TVM offers an interesting value proposition for us. First, it compiles deep learning models developed in MXNet into minimal deployable bundles optimized for our diverse deployment platforms. Secondly, there are many testimonials to the efficiency gains of using TVM with respect to MXNet vanilla deployment. On average, deployment with TVM could boost performance by a factor of 2.

However, our impression is that TVM support at the moment is not mature enough. We hope that in the future TVM can greatly simplify our deployment, helping provide consistent results across different backends and devices.

Final thoughts

We started working with MXNet in version 0.9 about 3 years ago, before the Gluon API existed. After we ported the early stages of our toolkit to Gluon we are quite happy with MXNet’s stability. We have always been excited to hear about a new MXNet update given that each major version brought tangible performance improvements, quality of life features — like the swift implementation of state-of-the-art blocks — and, unlike other deep learning frameworks, this one always preserves compatibility.

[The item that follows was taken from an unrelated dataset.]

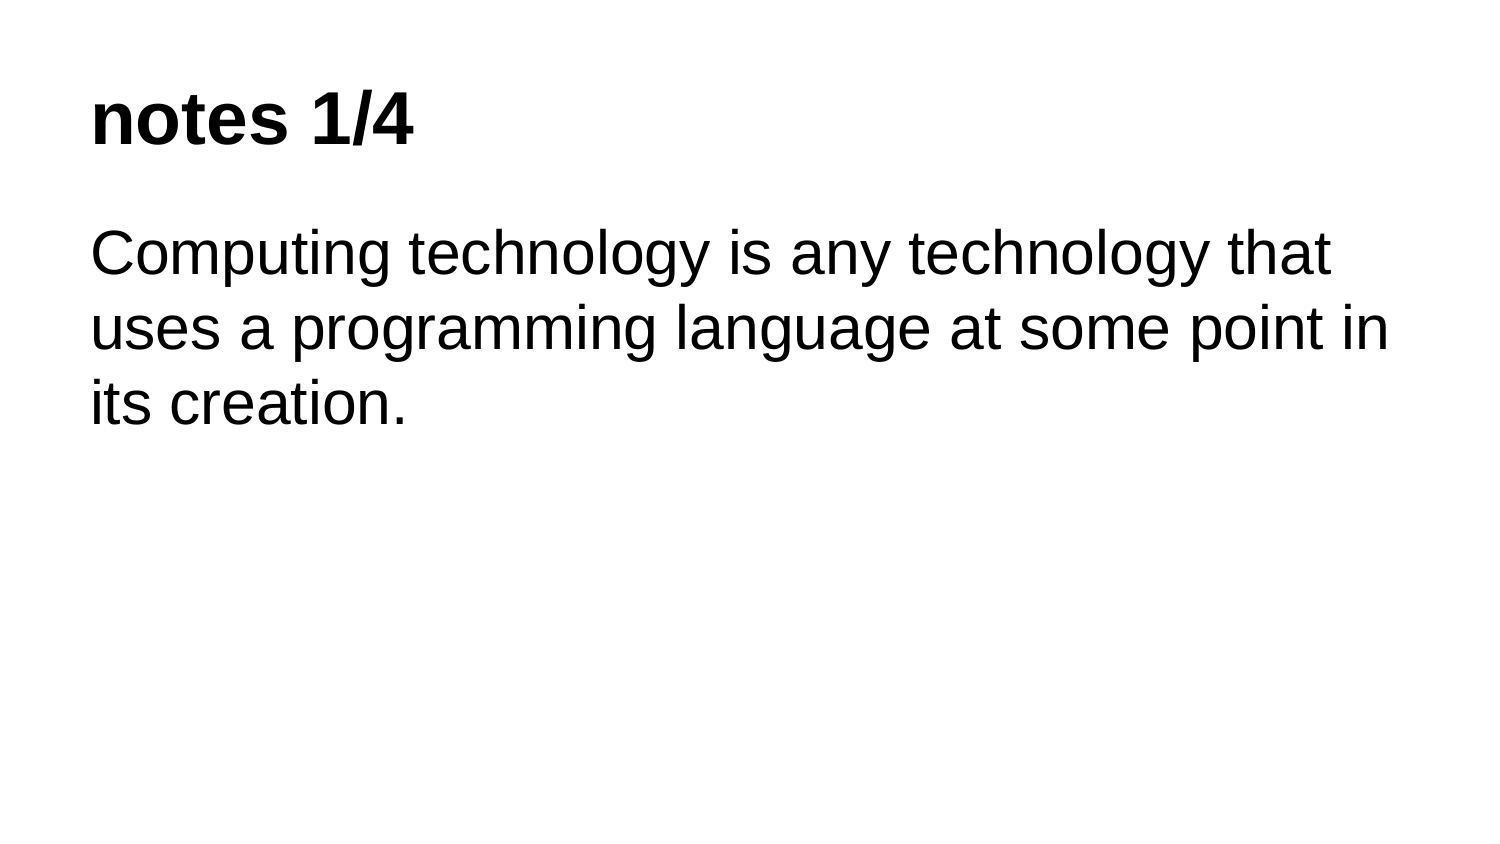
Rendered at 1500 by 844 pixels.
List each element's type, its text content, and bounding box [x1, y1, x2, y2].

Overall, quite a pleasant experience. Keep the good work, MXNet team!

Wiris is a software company that develops B2B and B2C solutions for the Educational Technology Industry (EdTech). Our main goal is to offer advanced calculation and presentation tools for maths education with emphasis on internet technology solutions. The company was founded in 1999 by teachers and former students from Universitat Politècnica de Catalunya (UPC) to commercially exploit a research project that developed a next generation computer algebra system. As of the writing of this post, the company has about 50 employees.

The products currently commercialized by Wiris are: MathType (equation editor), Wiris Quizzes (automatic assessment tool of math questionnaires) and CalcMe (online calculator powered by a computer algebra system and a graph engine).